Deploying credit card fraud detection systems help curb such fraudulent activities.
2 Powerful AI Use Cases for Fraud Detection in Banking and Financial Services
1. Anomaly Detection:
This solution works on the fraud detection machine learning model trained through a consistent data input stream. The model gets trained and tested to have the requisite semblance of consistency for the contents of financial transactions, loan applications, or account opening information.
Any variations from the regular pattern get reported to a human supervisor, who can then review them. The watchdog can either accept or reject this notification, which tells the machine learning fraud detection algorithm whether or not its evaluation of fraud based on a transaction, application, or client information is correct. Further, it would teach the machine learning algorithm to comprehend that the variation it discovered was fraudulent or a new permissible deviation.
eg: A cloud platform for financial services, sells anomaly detection-based fraud detection software to banks and financial institutions. Their Open ML Engine software can assist banks in preventing fraud and money laundering by creating comprehensive risk profiles on clients and grading them based on actionable data insights.
2. Predictive Analytics:
Predictive analytics provides a discrete approach to transactional fraud detection by examining data with a pre-trained algorithm to rate a transaction on the likelihood of fraud. Banking data professionals, analysts or data scientists hired by the financial institutions will need to classify the enormous amount of transactions as either fraudulent or lawful before running them all through the machine learning model. It enables the machine learning model to identify fraud strategies employed in fraudulent transactions.
A fraudulent transaction, for example, could be for an item that the account holder had not purchased or is unlikely to. Furthermore, the geographic proximity of the person who made the purchase may differ from the account holder’s location at the time of purchase.
After being taught, the deep learning fraud detection algorithm can detect these anomalies and become more susceptible to certain data points within transactions, reporting them if the location information and the purchased item are unusual.
Top Benefits of Deploying AI in Financial Fraud Detection and Prevention
1. Performs Effective and Impactful Fraud Attack Detection
These days, Artificial Intelligence is revolutionizing how the finance industry detects fraud. AI enables them to gain a better insight into client activities by integrating supervised learning algorithms based on past data with unlabeled data.

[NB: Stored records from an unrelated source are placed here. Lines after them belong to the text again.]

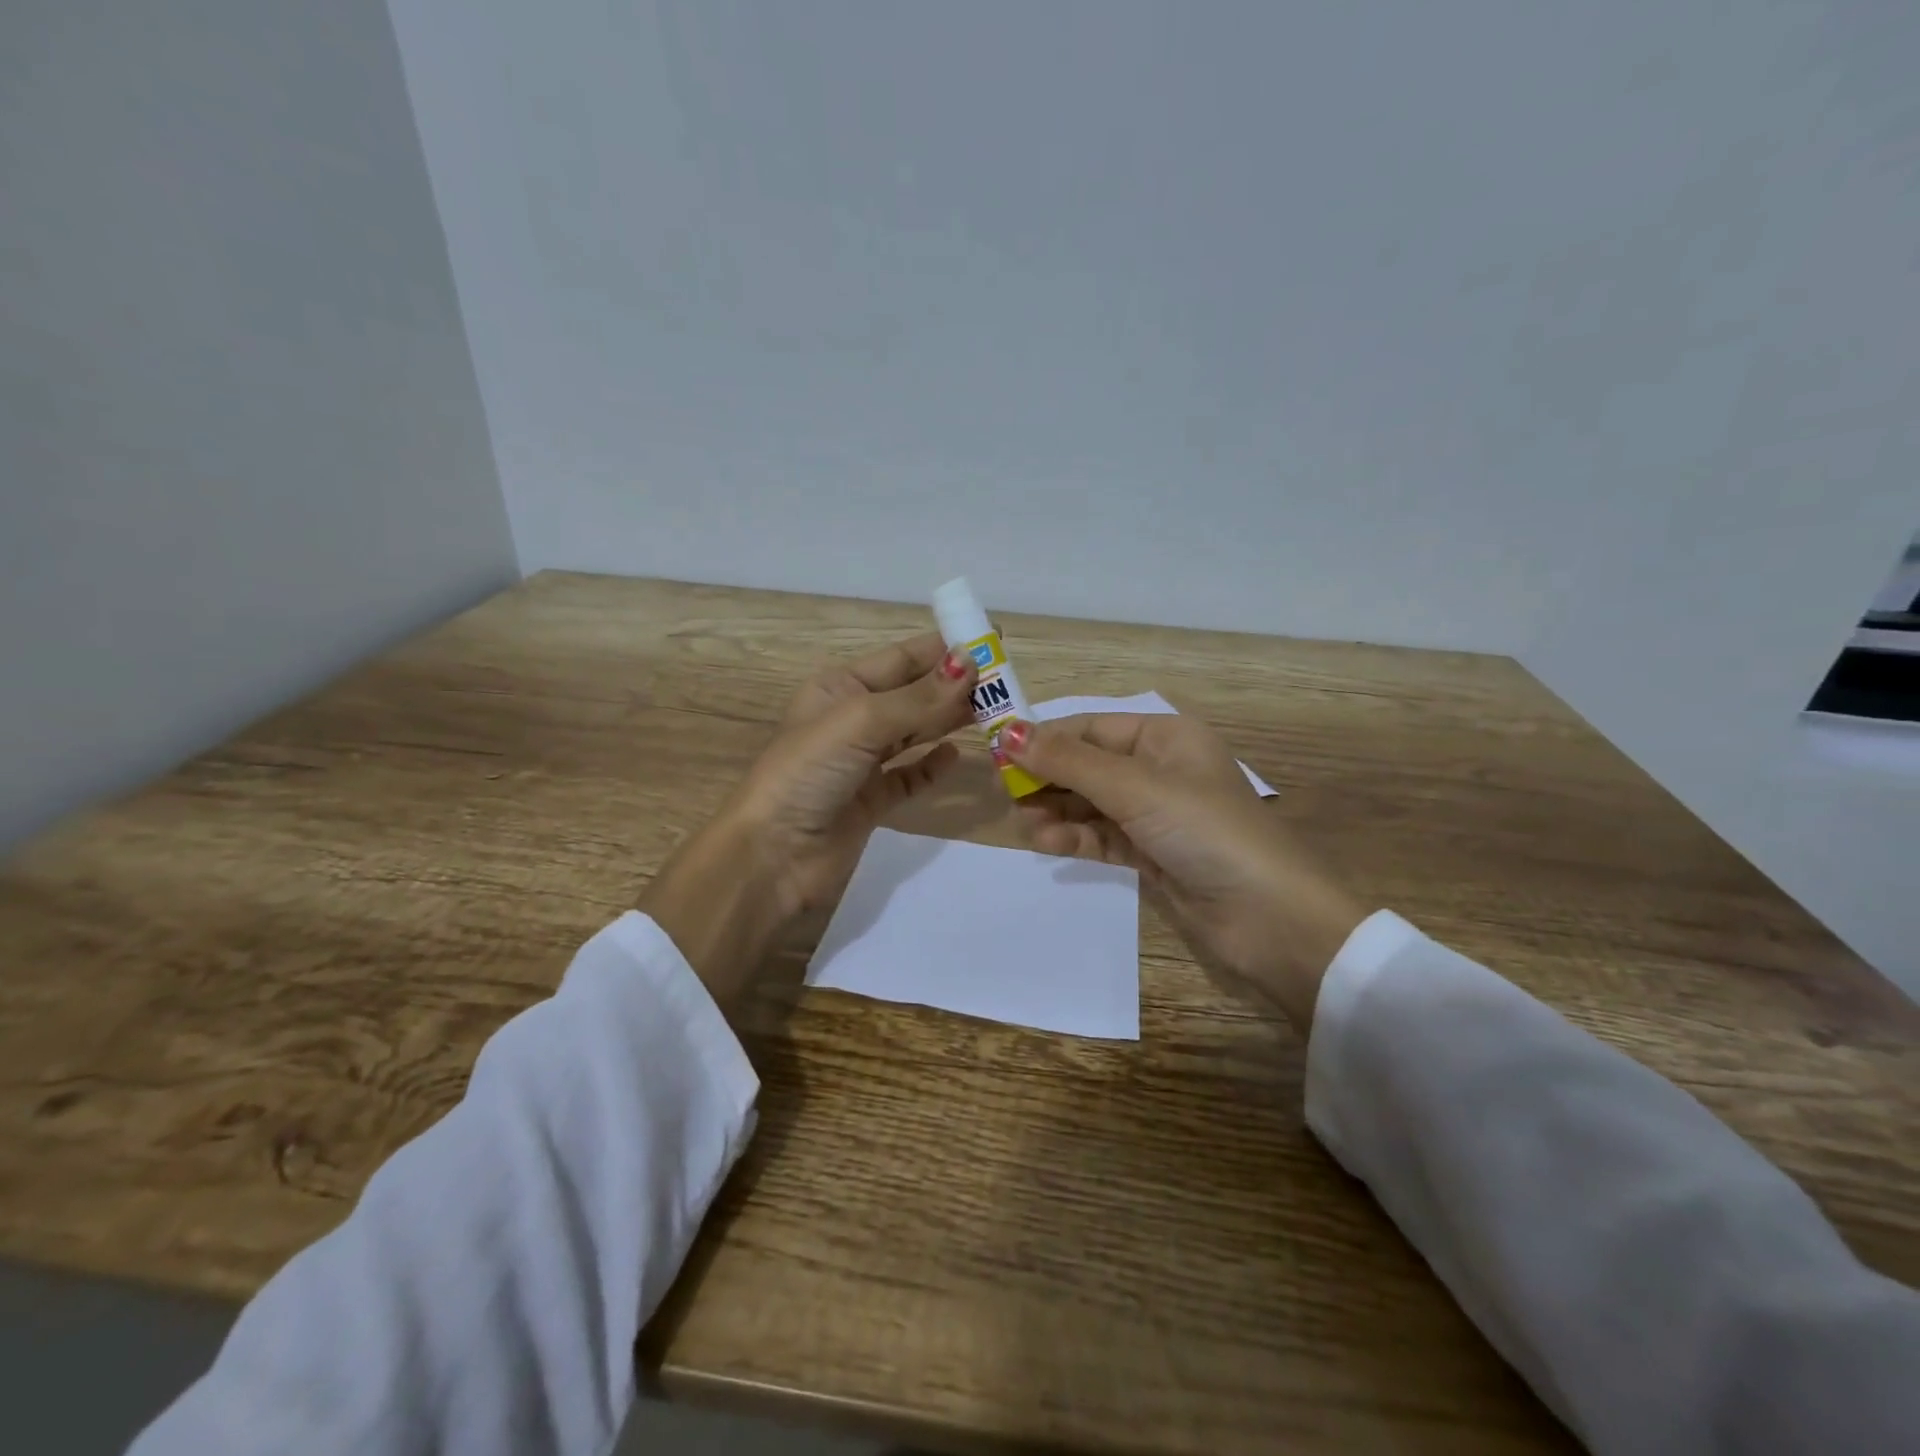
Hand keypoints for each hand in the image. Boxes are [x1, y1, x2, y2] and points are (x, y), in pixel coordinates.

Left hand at [641, 633, 977, 1011]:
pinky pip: (910, 776)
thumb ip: (919, 698)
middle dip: (954, 686)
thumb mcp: (861, 723)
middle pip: (913, 695)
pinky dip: (932, 766)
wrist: (774, 857)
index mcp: (839, 688)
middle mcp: (850, 720)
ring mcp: (861, 763)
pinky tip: (956, 757)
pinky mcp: (871, 801)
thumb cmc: (808, 773)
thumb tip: (970, 663)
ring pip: (915, 733)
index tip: (991, 640)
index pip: (901, 659)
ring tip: (994, 713)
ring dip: (949, 722)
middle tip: (1005, 682)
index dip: (944, 649)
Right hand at [1002, 714, 1366, 1030]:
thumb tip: (1007, 732)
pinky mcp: (1151, 853)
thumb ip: (1068, 762)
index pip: (1090, 727)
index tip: (998, 754)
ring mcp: (1155, 814)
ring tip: (1027, 826)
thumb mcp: (1134, 787)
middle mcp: (1159, 768)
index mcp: (1165, 736)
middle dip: (1048, 778)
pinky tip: (1047, 842)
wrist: (1269, 918)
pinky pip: (1101, 835)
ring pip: (1090, 803)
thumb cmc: (1204, 830)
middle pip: (1087, 765)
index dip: (1045, 738)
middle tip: (1008, 796)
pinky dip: (1074, 837)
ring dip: (1056, 811)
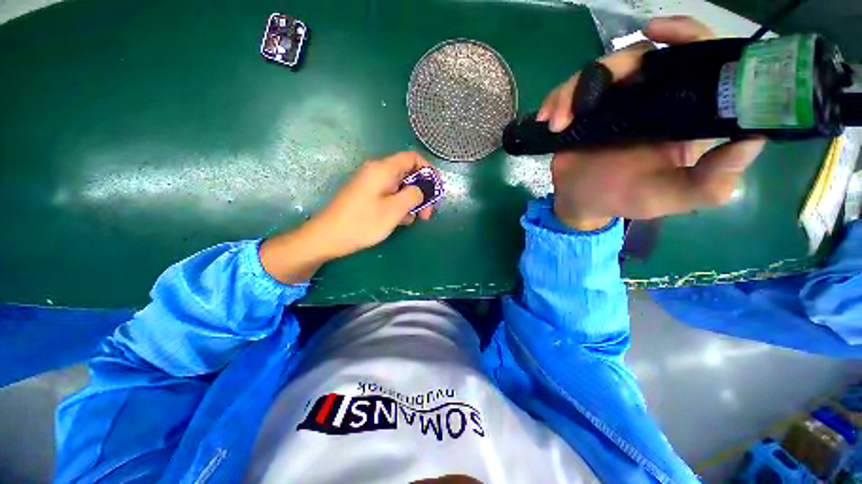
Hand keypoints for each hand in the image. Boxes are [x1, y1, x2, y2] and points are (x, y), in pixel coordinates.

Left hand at [260, 152, 434, 282]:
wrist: (329, 237)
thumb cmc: (363, 222)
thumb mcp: (395, 209)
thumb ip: (414, 194)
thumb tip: (422, 189)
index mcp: (383, 169)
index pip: (412, 158)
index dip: (428, 171)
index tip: (436, 189)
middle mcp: (377, 172)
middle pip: (408, 174)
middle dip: (421, 192)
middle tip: (427, 213)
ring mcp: (371, 185)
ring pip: (400, 188)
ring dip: (411, 202)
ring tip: (415, 220)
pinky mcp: (368, 196)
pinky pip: (390, 196)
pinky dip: (399, 206)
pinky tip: (401, 221)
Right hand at [539, 16, 765, 230]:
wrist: (582, 203)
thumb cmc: (627, 199)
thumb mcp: (673, 197)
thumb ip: (712, 181)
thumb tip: (753, 139)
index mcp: (683, 112)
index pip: (697, 60)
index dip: (686, 36)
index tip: (659, 31)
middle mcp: (652, 98)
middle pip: (639, 57)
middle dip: (610, 68)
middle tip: (586, 97)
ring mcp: (615, 102)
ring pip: (599, 70)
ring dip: (572, 91)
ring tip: (557, 122)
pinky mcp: (585, 110)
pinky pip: (571, 90)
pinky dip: (557, 100)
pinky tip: (548, 120)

Thus, it makes AI-backed models a reliable choice for the effective identification of newly developing fraud attacks.
2. Enhances the Productivity of Fraud Analysts
AI fraud detection aids in completing data analysis in a fraction of a second and detects complicated patterns that fraud analysts cannot identify.
AI automates time-consuming processes, allowing fraud analysts to focus on crucial instances, such as when risk scores touch the peak. Since their job incorporates automated AI algorithms, fraud analysts’ work quality and efficiency improve.
Conclusion
Fraud prevention and detection is a dynamic, ongoing process, and the trick to prevention is to recognize it at the point of origin in real-time. However, it is way more challenging than it sounds. But there is no doubt that Machine learning (ML) and Artificial Intelligence (AI) algorithms provide an excellent defense to transaction fraud detection and prevention. Existing sets of transactions can be analysed before financing firms decide to go ahead with a specific application based on what they’ve learned from prior patterns and data trends.
Thus it becomes imperative to deploy AI-enabled technology in financial services from this very moment.